(Source material Opens)
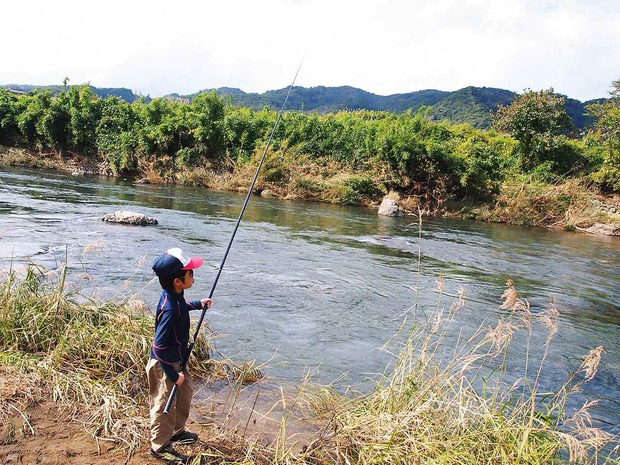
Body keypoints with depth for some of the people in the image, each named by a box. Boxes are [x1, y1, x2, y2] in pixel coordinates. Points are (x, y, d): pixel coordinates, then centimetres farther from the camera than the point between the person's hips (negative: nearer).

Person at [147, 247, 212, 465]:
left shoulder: (174, 295, -6)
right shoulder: (170, 310, -34)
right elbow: (160, 346, -31)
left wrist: (197, 304, 21)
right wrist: (173, 375, -25)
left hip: (177, 359, 10)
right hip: (165, 364, -10)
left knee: (185, 391, 25)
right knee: (165, 404, 7)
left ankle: (177, 431, 45)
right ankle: (160, 446, 27)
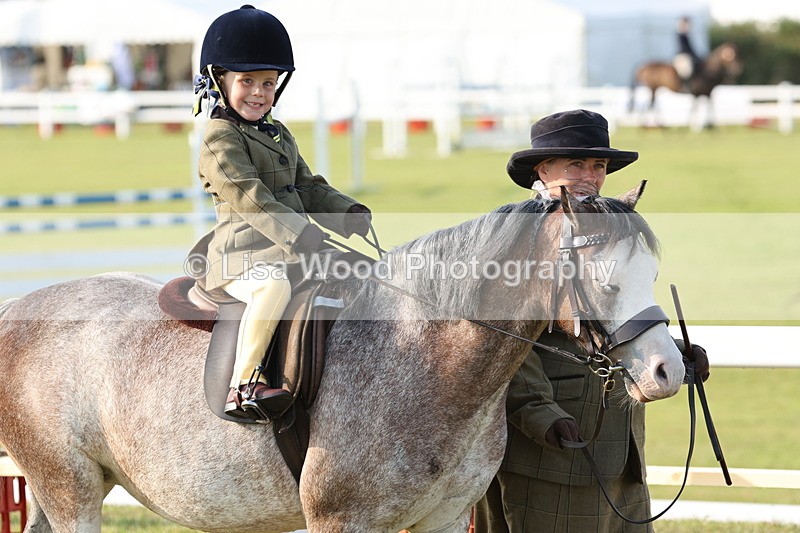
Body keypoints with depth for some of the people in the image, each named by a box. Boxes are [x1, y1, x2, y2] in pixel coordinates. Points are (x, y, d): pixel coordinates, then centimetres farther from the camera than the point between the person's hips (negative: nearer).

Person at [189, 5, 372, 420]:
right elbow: (249, 197, -19)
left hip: (287, 253, 9)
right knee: (274, 288, -39)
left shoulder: (279, 135, 23)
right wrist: (297, 234, -30)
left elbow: (307, 187, 23)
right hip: (242, 258, -9)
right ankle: (244, 384, -41)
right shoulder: (220, 140, -6)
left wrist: (349, 212, 3)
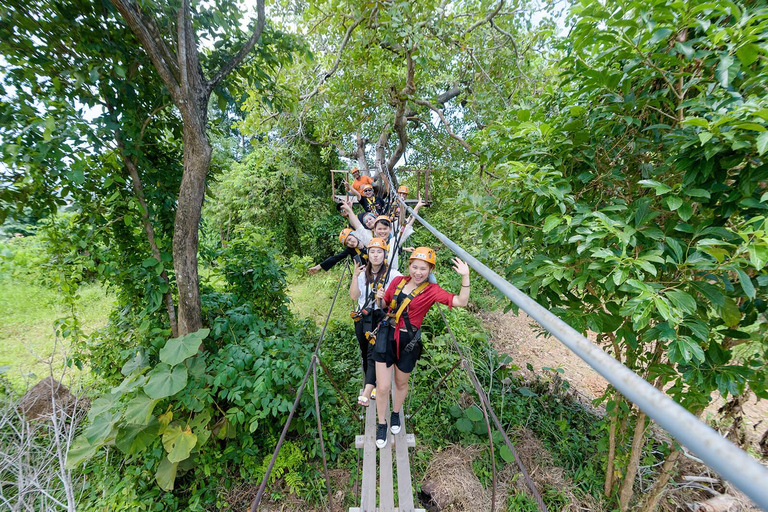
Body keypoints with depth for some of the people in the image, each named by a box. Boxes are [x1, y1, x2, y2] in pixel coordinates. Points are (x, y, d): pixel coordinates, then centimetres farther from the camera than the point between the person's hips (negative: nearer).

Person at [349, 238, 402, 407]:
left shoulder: (392, 274, -5)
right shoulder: (362, 273, 6)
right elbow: (354, 296, -2)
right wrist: (355, 276, -12)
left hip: (381, 318, -4)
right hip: (362, 318, 4)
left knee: (373, 353, -13)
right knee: (365, 354, 13)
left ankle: (367, 391, -12)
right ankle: (372, 385, 31)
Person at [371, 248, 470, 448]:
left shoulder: (432, 290, -9)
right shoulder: (397, 281, -1)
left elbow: (461, 302, -20)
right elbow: (384, 306, 10)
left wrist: (465, 277, -28)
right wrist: (379, 299, -12)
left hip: (408, 342, -1)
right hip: (386, 336, 1)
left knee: (401, 383, 21)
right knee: (383, 387, 3)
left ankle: (396, 414, 53)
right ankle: (381, 423, 33)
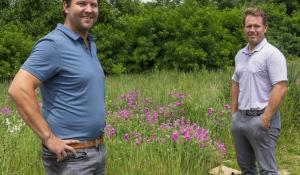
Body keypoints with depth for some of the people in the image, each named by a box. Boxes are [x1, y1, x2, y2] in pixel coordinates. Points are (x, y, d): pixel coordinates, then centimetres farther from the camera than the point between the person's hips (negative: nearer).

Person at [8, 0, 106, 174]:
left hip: (97, 151, 8)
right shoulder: (53, 44, -16)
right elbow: (19, 89, -26)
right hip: (70, 155, -8)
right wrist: (50, 139, -24)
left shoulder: (90, 45, 11)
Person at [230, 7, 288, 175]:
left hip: (261, 119, -8)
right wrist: (234, 113, 13)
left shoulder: (272, 54, -12)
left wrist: (266, 119, -20)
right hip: (240, 118, 8)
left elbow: (280, 88, -18)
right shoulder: (240, 55, 12)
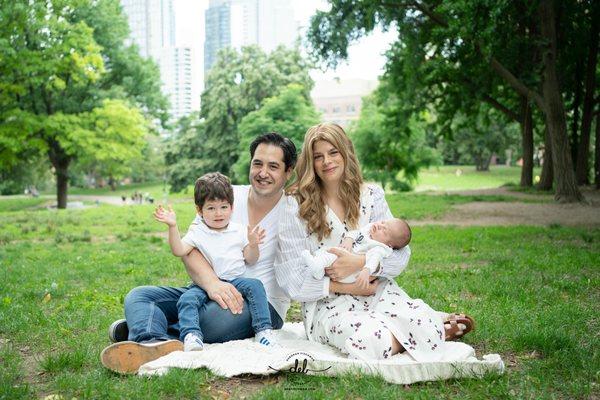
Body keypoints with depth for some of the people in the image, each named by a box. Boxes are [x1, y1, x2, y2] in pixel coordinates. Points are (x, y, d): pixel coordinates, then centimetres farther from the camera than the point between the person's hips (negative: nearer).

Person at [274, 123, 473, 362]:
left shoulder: (371, 196, 9)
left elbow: (401, 254, 2)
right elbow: (291, 279, -6)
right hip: (328, 302, -3)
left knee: (427, 330, -25)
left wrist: (360, 263, -17)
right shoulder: (297, 205, -2)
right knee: (370, 340, -34)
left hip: (378, 291, 3)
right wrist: (344, 287, -13)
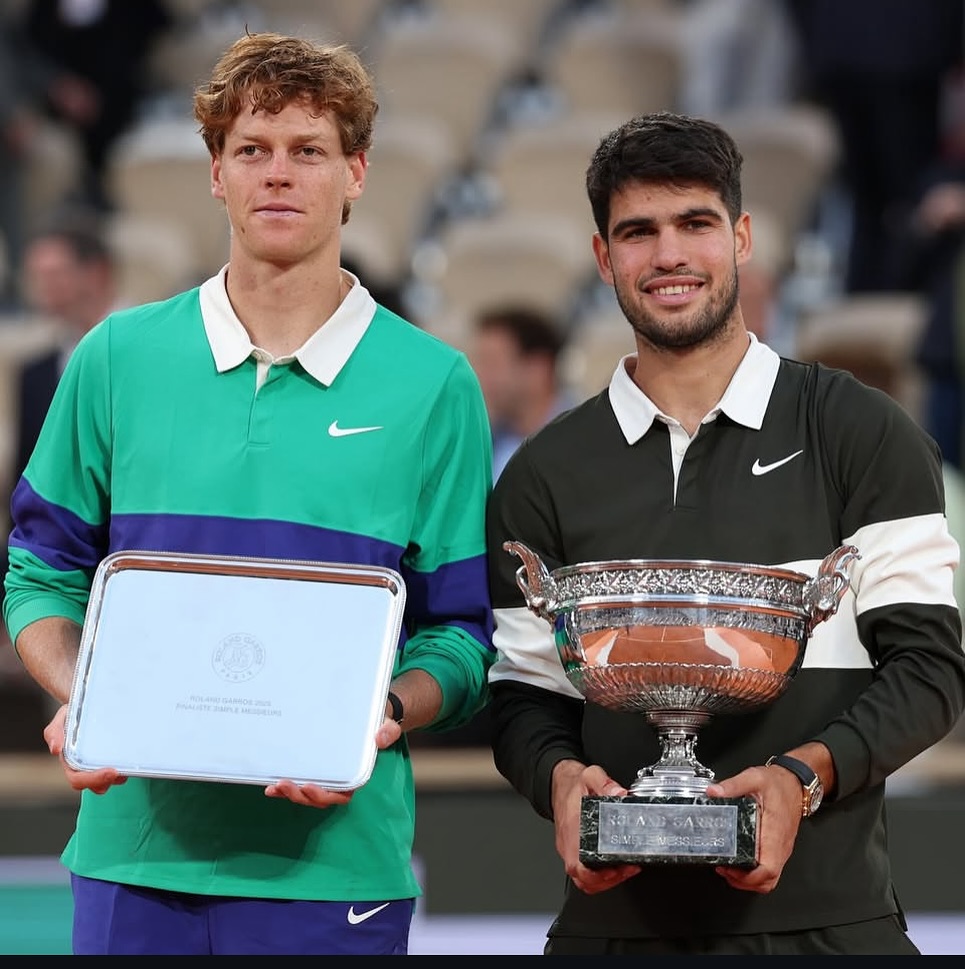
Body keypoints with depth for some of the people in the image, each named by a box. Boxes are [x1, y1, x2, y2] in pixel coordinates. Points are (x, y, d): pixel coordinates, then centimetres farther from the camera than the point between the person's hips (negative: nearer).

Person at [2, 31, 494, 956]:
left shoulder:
(Source material Closes)
**The task**. One number should be returned: how many lines in the records contain the word "wrist".

**Task output**. 12